#### ACTION ITEM:
Name every person mentioned by name in the article on the Breivik verdict below.
++++ EXCERPT TO READ ++++
08-25-2012 07:28 BJT

OSLO, Aug. 24 (Xinhua) -- With the verdict handed down on Friday at the Oslo District Court, all the dust around the case occurred on July 22, 2011 in which 77 people lost their lives is hoped to settle down eventually so that this nation of five million could put the tragedy behind and move on.

The perpetrator, Anders Behring Breivik, a 33-year-old Norwegian, was sentenced to 21 years in prison for the bombing attack at the government quarter in Oslo and the subsequent shooting on Utoeya island some 40 kilometers west of the Norwegian capital on July 22, 2011.

That is the maximum punishment the mass killer could have under Norwegian law but many believe that he will spend the rest of his life behind the bars in the Ila prison on the suburb of Oslo.

FAR-REACHING CONSEQUENCE

Though the case is de facto closed now as both prosecutors and the defendant chose not to appeal the ruling, a result with which the Norwegian society, on the whole, was quite satisfied, that was far from the ending chapter of the story.

The three-room cell, especially built for Breivik in the Ila prison with facilities for mental treatment, will not be used by him as the ruling states that he was not insane when committed his crimes. A separate cell will now have to be put in place in the prison at an estimated cost of 25 million kroner.

Damaged government buildings need to be rebuilt and the cost was expected to stand at one billion euros preliminarily. The trial itself is expensive too, as 170 million Norwegian kroner (roughly 28 million U.S. dollars) has already been spent on it.

Rich and wealthy as the country is, there is little doubt that Norway can bear all these expense, but for the families of the victims, the survivors and the others who were directly affected, the trauma would never be healed.

Meanwhile, the political arena also underwent some turbulence. The recent report harshly critical of the police response to the sudden twin attacks put Prime Minister Jens Stoltenberg under pressure to resign after it forced the national police chief Oystein Maeland to step down.

On the other hand, opposition leaders urged serious debate on the use of psychiatrists in litigation as the two separate reports on the mental state of Breivik ordered to be done by the court do not agree at all in their conclusion, undermining the confidence of the society in the legal system.

Police reorganization and improvement in the legal system are either recommended in relevant review reports or seriously discussed among the political and academic elite.

IMMIGRATION DILEMMA

Breivik, who was termed as a fanatic right-wing extremist in the verdict, sees himself as a "fighter" against multi-culturalism and his hatred of immigrants is deeply rooted in the fear that Norway, as well as the entire Europe, would be taken over by immigrants in the coming decades.

The immigrants now account for more than one third of Oslo's 550,000 residents and their number is now projected to reach half of the city's population in less than two decades.

Many Norwegians realized that the trend of immigration cannot be reversed and Norway need foreign laborers to work in order to keep its economy growing.

"It is an outcome of globalization and we need to face the consequences in a proper way," said Rahim Nicolay Ali, a post-graduate student in political science in the University of Bergen.

As a half Norwegian and half Bengali, Ali said that the best way to resolve cultural conflict is bring people from different cultures together for dialogue and through this way promote understanding among them.

June Adolfsen, a law student at the University of Oslo, admitted that there are Norwegians who are anxious to a certain degree about having too many immigrants in this country.

But as long as the foreigners behave themselves and do not engage in criminal activities, they can live and work in Norway along with ethnic Norwegians, she said.

Erwin Angel, a theatre actor in his 50s, said that the immigration issue is not a Norwegian issue alone and that it should be viewed from a European perspective.

The problem could become acute in 20 years in Europe as people from poor countries naturally come to richer countries for a better living, said Angel.

"We need to give them jobs," said Angel, as jobs can help immigrants settle down more easily and dialogue is also undoubtedly helpful in removing misunderstanding. But everyone agrees that there is no easy way out, and the process of cultural integration is often a tourtuous route.
++++ MATERIAL SUPPLIED ++++
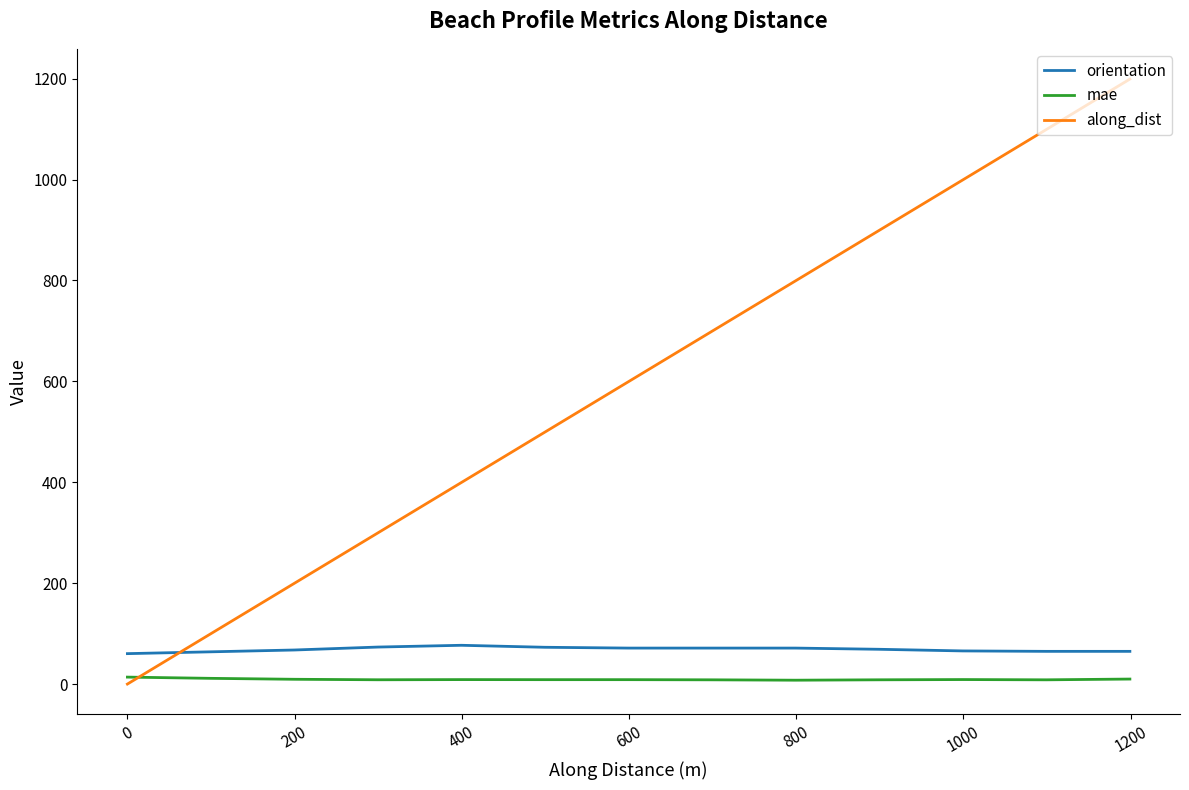

Count the number of categories in the chart.

13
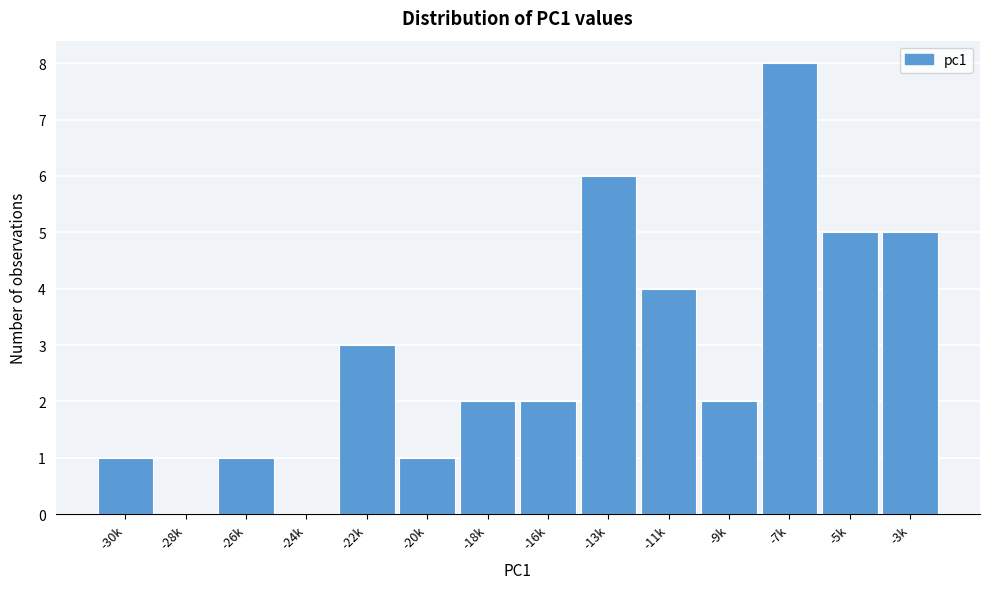

Reading left to right, extract all data points from this chart.

-30k=1	-28k=0	-26k=1	-24k=0	-22k=3	-20k=1	-18k=2	-16k=2	-13k=6	-11k=4	-9k=2	-7k=8	-5k=5	-3k=5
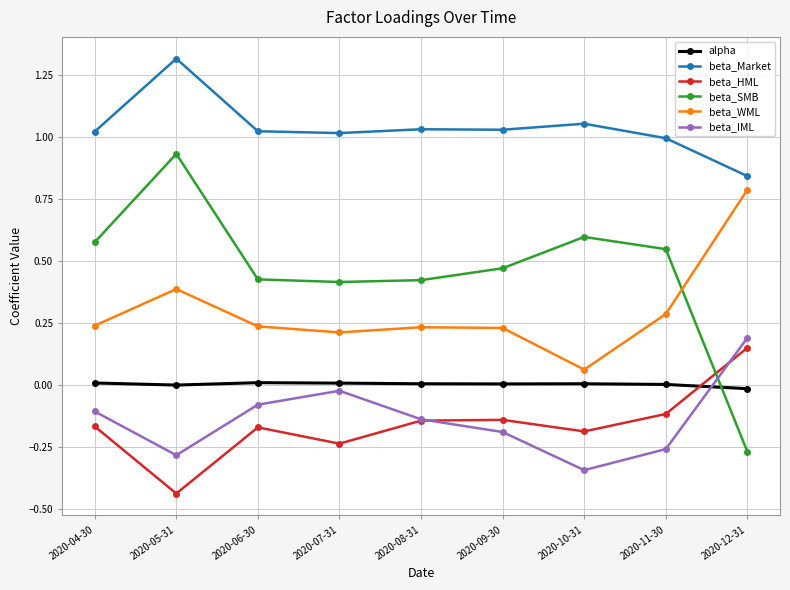

Rank the series by their maximum value, from highest to lowest.

beta_Market, beta_SMB, beta_WML, beta_IML, beta_HML, alpha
++++
#### EXERCISE OUTPUT:
Anders Behring Breivik, Jens Stoltenberg, Oystein Maeland, Rahim Nicolay Ali, June Adolfsen, Erwin Angel